Looking back over my conversation with Øyvind and Arjun, what strikes me most is that Nordic isn’t treating AI as a feature to be bolted onto an existing product line. Instead, the company is approaching the problem from the opposite direction. Start with the realities of battery-powered connected devices. Accept that power is precious, memory is limited, wireless connectivity is essential, and battery life may be measured in years rather than hours.
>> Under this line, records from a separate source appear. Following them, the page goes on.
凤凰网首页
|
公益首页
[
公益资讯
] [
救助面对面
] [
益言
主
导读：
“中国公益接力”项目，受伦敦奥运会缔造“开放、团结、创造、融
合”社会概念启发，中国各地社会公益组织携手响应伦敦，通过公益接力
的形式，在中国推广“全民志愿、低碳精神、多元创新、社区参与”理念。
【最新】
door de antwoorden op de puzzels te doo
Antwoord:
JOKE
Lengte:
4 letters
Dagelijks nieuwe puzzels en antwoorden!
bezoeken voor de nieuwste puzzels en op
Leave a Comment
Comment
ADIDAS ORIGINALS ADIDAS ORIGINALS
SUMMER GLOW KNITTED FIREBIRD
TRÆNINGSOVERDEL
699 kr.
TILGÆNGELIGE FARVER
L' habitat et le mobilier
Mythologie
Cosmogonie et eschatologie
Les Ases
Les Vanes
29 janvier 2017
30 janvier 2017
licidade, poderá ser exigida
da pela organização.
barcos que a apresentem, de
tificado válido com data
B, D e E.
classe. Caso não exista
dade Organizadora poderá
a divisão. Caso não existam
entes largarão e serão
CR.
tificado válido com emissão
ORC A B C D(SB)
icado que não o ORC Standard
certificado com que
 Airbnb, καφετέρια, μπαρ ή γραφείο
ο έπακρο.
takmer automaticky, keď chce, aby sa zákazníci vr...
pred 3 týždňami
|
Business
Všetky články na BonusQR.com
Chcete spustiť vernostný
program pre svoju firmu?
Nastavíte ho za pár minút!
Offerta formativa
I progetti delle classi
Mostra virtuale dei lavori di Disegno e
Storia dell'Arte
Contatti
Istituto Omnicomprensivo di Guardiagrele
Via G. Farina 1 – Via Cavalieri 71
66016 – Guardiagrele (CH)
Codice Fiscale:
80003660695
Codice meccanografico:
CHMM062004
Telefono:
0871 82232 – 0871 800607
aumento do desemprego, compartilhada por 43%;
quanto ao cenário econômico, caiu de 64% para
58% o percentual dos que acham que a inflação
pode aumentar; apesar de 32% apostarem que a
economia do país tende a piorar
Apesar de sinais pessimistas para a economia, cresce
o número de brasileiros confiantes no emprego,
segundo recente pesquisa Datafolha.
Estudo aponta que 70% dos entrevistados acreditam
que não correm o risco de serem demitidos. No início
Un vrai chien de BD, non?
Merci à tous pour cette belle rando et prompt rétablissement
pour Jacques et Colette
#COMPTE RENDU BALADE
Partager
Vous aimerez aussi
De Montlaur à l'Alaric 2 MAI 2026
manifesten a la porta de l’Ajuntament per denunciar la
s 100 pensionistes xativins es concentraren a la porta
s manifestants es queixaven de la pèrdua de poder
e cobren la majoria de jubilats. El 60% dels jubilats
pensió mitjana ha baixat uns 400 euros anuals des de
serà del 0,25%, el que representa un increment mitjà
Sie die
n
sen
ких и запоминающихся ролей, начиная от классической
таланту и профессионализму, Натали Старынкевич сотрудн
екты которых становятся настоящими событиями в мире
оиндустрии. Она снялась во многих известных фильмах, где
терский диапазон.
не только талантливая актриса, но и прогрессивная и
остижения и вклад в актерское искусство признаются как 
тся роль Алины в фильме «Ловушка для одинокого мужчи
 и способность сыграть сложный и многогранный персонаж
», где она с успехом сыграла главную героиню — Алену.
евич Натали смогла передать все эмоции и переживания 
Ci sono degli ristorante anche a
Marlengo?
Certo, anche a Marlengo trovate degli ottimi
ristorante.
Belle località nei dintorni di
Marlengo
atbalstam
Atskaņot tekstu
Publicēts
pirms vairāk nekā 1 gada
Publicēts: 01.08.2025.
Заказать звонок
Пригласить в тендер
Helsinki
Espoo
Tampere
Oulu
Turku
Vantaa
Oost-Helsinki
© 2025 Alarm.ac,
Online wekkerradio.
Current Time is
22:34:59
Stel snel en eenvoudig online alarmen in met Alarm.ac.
Then build the silicon, software tools, cloud infrastructure, AI acceleration, and even the power-management hardware required to make intelligence practical within those constraints.
Of course, the embedded world is littered with grand visions that never quite made it past the marketing department. But Nordic enters this arena with several advantages: decades of experience in ultra-low-power wireless design, deep expertise in connectivity, a growing software ecosystem, purpose-built AI acceleration, and a healthy appreciation for the fact that even the smartest device is only as good as its battery life.
And now you see why, when you say “Ultra-Low-Power Connected Edge AI,” I instinctively respond (feel free to imagine the rich, resonant tones of a young James Earl Jones), “Nordic Semiconductor!”